• PROBLEMS TO WORK ON:
1 > From the passage on market sentiment, list every stock ticker symbol it gives.
2 > Render this sentence from the passage on market sentiment in Spanish: "Stocks have rebounded sharply from the lows of Monday, October 3rd."
3 > From the passage on market sentiment, extract the portion starting at "Mark Hulbert does" and ending at "pursuit they undertook.".

• GIVEN TEXT:

- - - - -

Mark Hulbert does a great job of explaining how sentiment works in bull and bear markets. He has examined market statistics and investment newsletter writers for the same 31 years that I have been in the investment business. His analysis shows that bull markets climb a wall of worry and that bear markets decline on stubborn bullishness. Investors buy the dips in bear markets and become more committed all the way down. It reminds me of the main characters in the movie, “Dumb and Dumber”. Lloyd Christmas (Played by Jim Carrey) and Harry Dunne (Played by Jeff Daniels) seemed to compound their mistakes in every pursuit they undertook.

What brought this to mind is the price action of the last week in the US stock market. Stocks have rebounded sharply from the lows of Monday, October 3rd. The rebound has been led by Energy and Basic Materials stocks like Apache (APA), Joy Global (JOYG), Freeport McMoran Copper and Gold (FCX), Schlumberger (SLB) and Caterpillar (CAT). These have been the heart and soul of the BRIC trade for the last 5 to 10 years. The theory is that the growth in China and India will cause immense demand for energy and basic materials. This in turn causes Brazil and Russia to prosper by providing China and India with the energy and basic materials they need. They are not in the BRIC acronym, but you can throw Australia and Canada into that mix.

- - - - -

• INFORMATION SHOWN:

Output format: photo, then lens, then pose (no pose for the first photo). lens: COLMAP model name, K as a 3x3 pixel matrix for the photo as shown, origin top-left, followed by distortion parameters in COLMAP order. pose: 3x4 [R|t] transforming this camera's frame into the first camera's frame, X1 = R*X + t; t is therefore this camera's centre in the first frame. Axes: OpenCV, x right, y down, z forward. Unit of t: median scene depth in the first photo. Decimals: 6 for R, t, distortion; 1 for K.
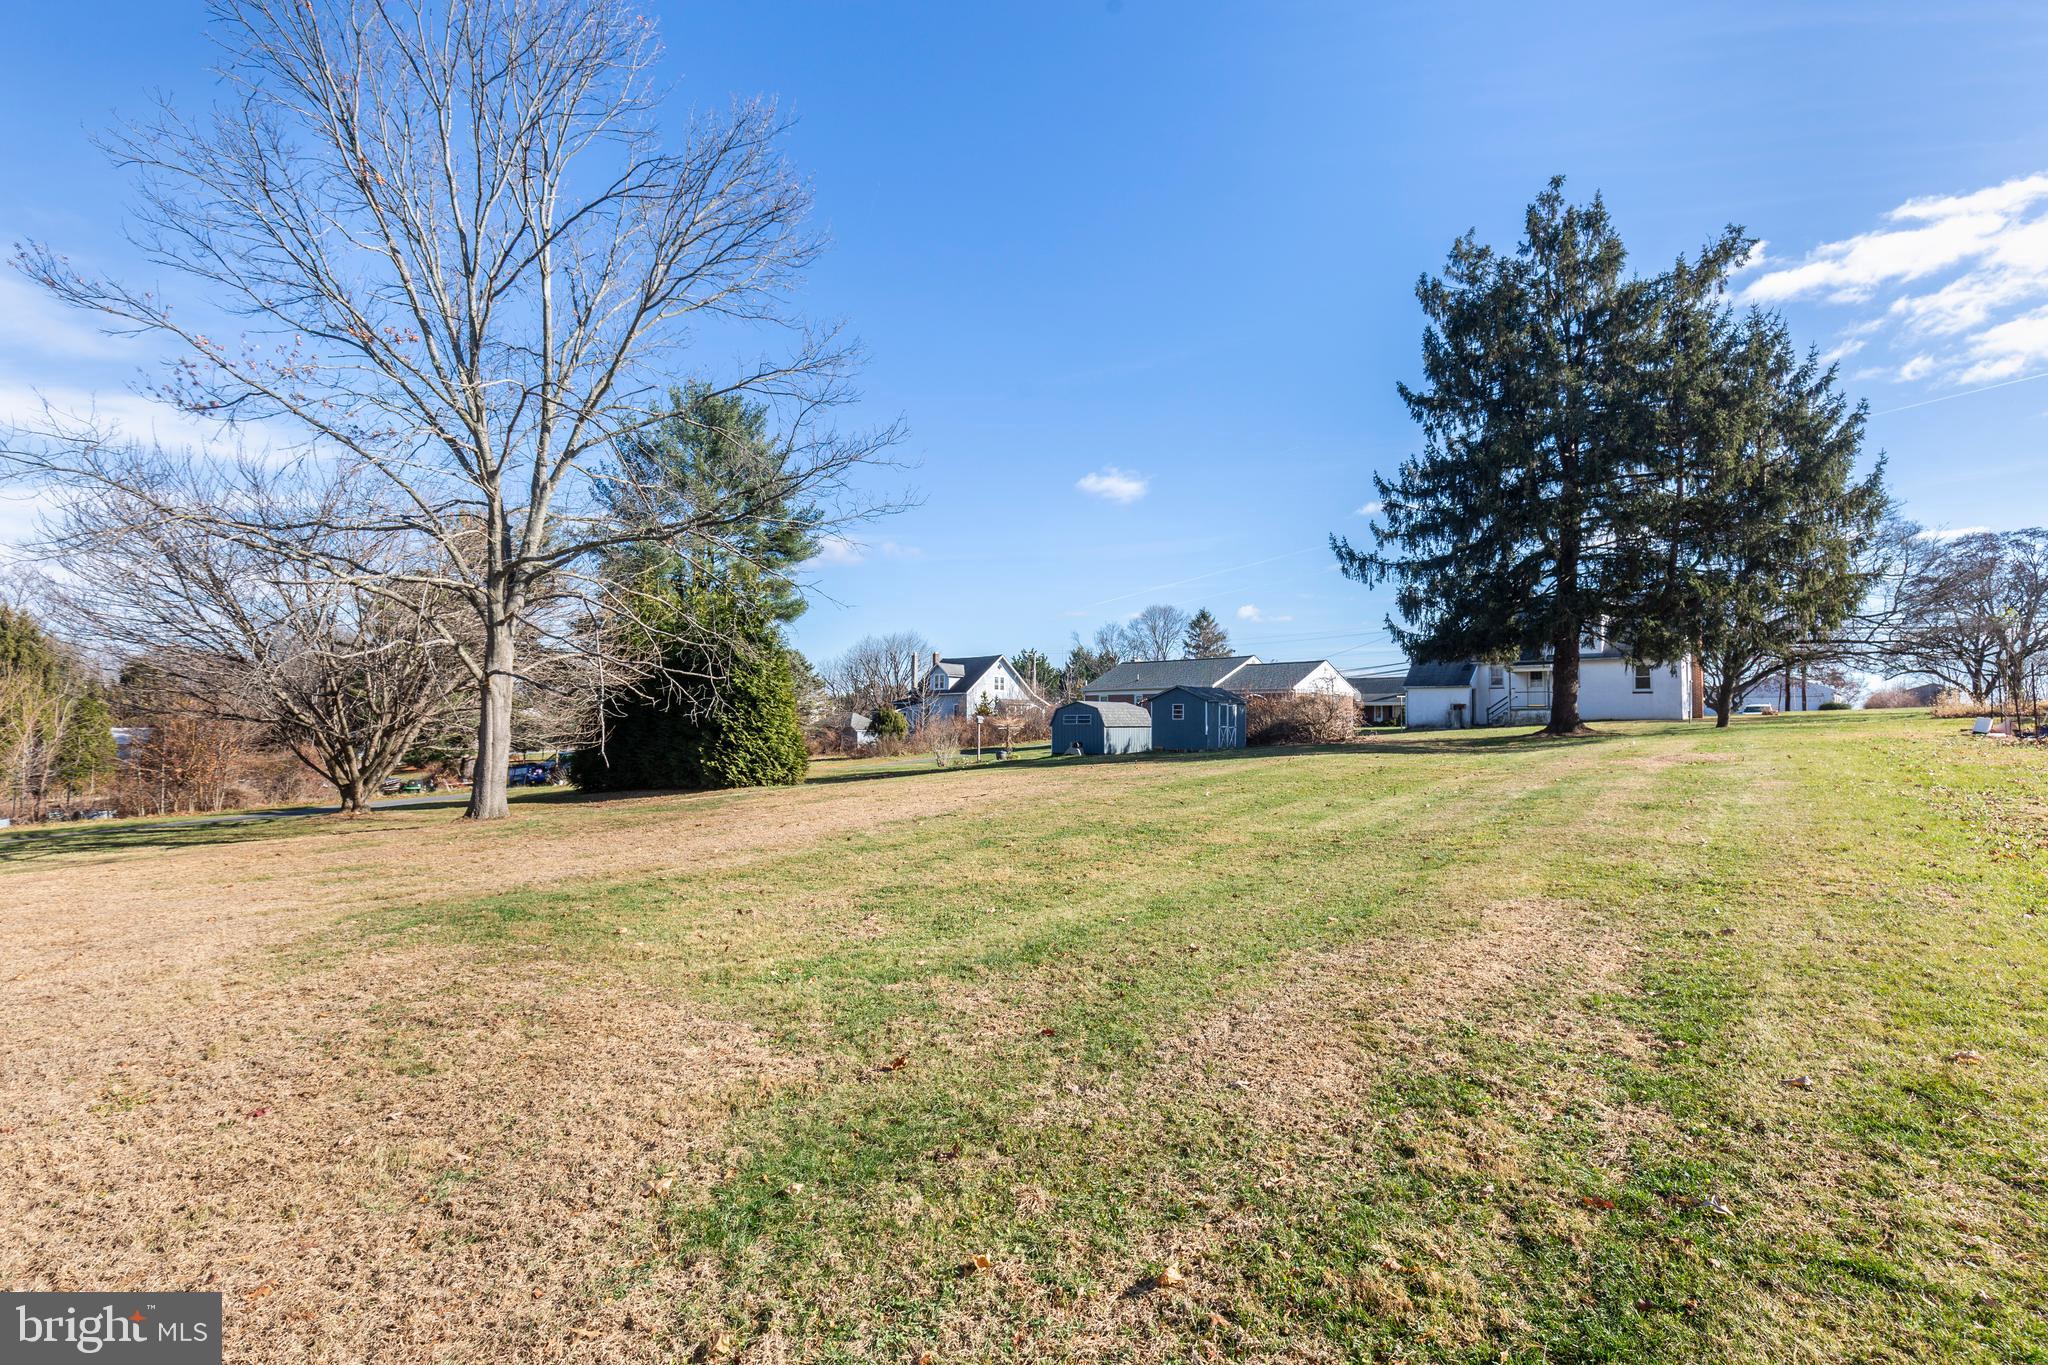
lens RADIAL K [[935.0, 0, 1028.3], [0, 935.0, 689.3], [0, 0, 1]] dist [0.006047, -0.001166]
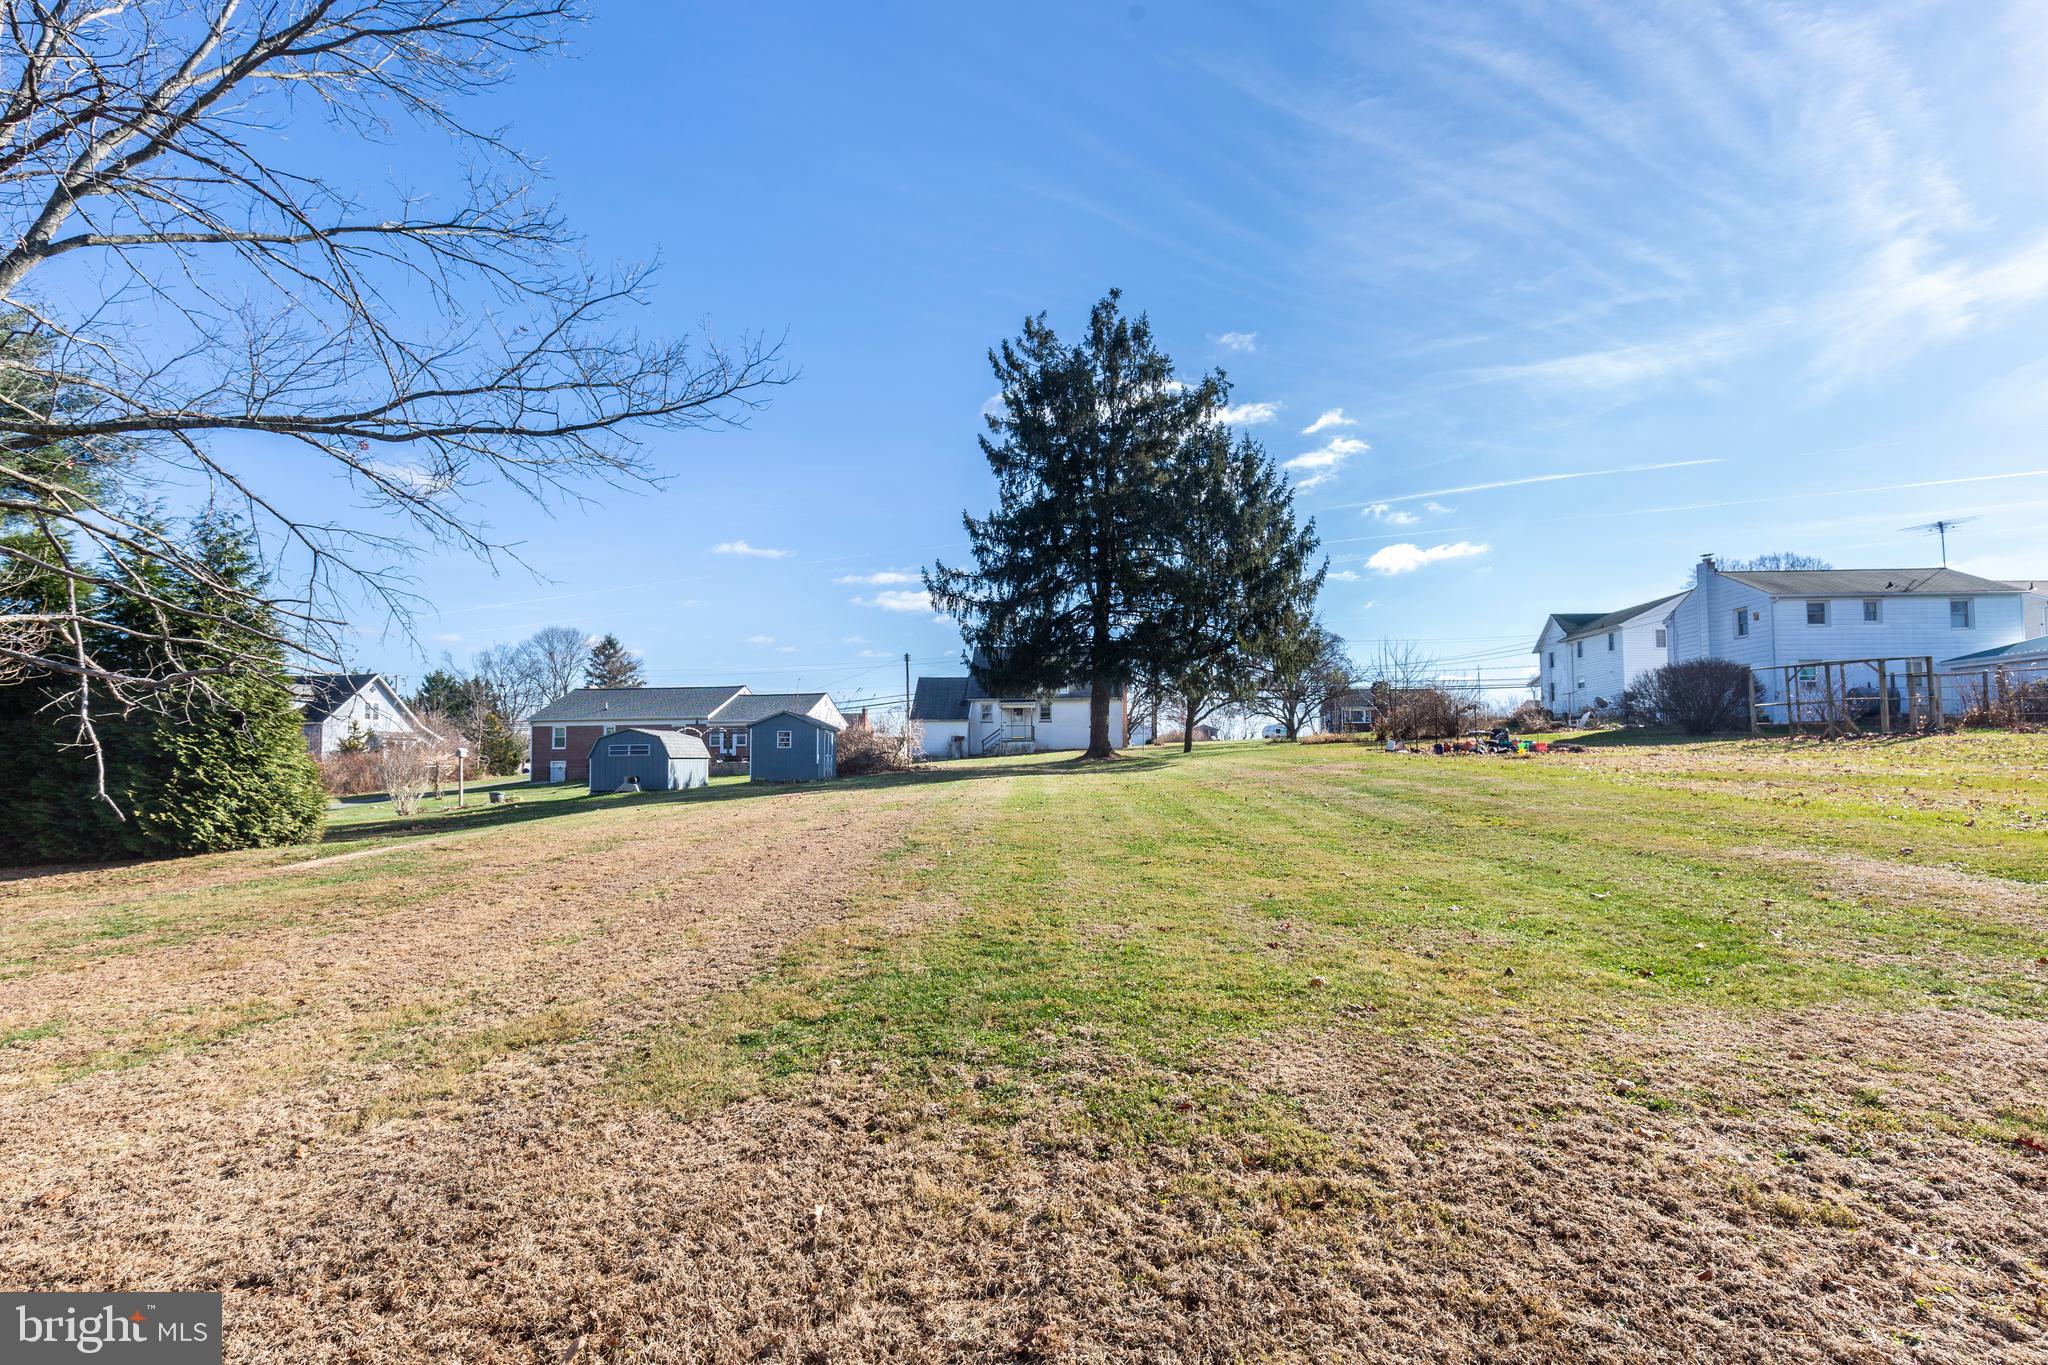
lens RADIAL K [[935.0, 0, 1049.9], [0, 935.0, 729.8], [0, 0, 1]] dist [0.006047, -0.001166]
pose [[0.771811, 0.009714, 0.635778, -0.224316], [-0.010247, 0.999943, -0.002838, 0.014425], [-0.635770, -0.004325, 0.771867, 0.120513]]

- - - - -

• SOLUTION LIST:
1 > APA, JOYG, FCX, SLB, CAT

2 > Las acciones han repuntado con fuerza desde los mínimos del lunes 3 de octubre.

3 >
Mark Hulbert does a great job of explaining how sentiment works in bull and bear markets. He has examined market statistics and investment newsletter writers for the same 31 years that I have been in the investment business. His analysis shows that bull markets climb a wall of worry and that bear markets decline on stubborn bullishness. Investors buy the dips in bear markets and become more committed all the way down. It reminds me of the main characters in the movie, “Dumb and Dumber”. Lloyd Christmas (Played by Jim Carrey) and Harry Dunne (Played by Jeff Daniels) seemed to compound their mistakes in every pursuit they undertook.